A decision from a government body that raises questions is nothing new. That happens every day.
But reversing course to do something that makes sense? That’s a little more noteworthy, so imagine the surprise when a highly divided panel did just that.
The Legislative Reapportionment Commission is hard at work trying to carve up the state into new legislative districts following the 2020 Census. The group — composed of the majority and minority leaders of the state House of Representatives and Senate as well as Chairman Mark Nordenberg — has done an about-face on a recent decision to count incarcerated individuals in the communities they lived in before arrest.
With that move, thousands of inmates who are located in counties like Fayette or Indiana would have been counted in state legislative districts in areas like Pittsburghor Philadelphia. The problem with this wouldn’t be where people voted, as someone actively serving a felony sentence in a state prison wouldn’t be casting a ballot. Instead, it would be how the state was divided up to represent the residents appropriately.

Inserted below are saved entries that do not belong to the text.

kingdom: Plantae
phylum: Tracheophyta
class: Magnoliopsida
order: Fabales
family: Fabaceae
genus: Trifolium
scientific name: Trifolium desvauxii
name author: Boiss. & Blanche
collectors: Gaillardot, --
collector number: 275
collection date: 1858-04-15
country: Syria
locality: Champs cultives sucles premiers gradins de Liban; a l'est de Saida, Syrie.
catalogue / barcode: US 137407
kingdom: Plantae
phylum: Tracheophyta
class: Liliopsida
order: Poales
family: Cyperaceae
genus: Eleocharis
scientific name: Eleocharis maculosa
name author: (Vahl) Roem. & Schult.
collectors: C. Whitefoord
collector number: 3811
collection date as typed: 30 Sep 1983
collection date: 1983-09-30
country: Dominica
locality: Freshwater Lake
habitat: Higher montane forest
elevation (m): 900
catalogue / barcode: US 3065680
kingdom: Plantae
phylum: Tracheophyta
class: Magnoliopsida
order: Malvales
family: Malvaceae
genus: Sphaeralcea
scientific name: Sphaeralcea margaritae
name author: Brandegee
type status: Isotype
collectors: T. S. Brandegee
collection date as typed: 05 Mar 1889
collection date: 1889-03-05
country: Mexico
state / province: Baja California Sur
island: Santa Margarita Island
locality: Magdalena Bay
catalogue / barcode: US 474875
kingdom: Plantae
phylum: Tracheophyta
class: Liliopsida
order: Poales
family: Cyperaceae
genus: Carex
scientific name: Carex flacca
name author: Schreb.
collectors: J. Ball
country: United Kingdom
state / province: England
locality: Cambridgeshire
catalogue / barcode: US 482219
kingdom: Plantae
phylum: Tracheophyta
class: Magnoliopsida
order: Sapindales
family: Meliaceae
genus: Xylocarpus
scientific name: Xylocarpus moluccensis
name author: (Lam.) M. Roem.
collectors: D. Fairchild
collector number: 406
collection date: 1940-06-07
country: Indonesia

Revisiting the idea, the commission changed direction, but the members didn’t just throw out the old vote. They made a thoughtful and logical decision that will really consider where people live, where they receive services and where people need to be represented.
Originally, only those serving life sentences in state prisons — people who would never return to their home communities — would have been counted at Houtzdale or Huntingdon or Somerset where they are located in fact.
Now the commission counts people who will be in prison through the next census in 2030 at that facility.
It’s a change that Senate Majority Leader Kim Ward, R- Hempfield, called “a common-sense compromise.” Who would ever imagine that coming out of Harrisburg?
The downside of the vote is that it doesn’t change the deepest-drawn lines — the ones between parties. The vote came down to Republicans for and Democratsagainst, with Nordenberg breaking the tie.
While common sense and compromise are welcome, they would be more beneficial if both sides were bending on the vote.
The commission’s work will begin in earnest in November when the actual, usable census information is received and the business of drawing the maps gets serious. Let’s hope common sense and real, best-interest compromise will rule the day.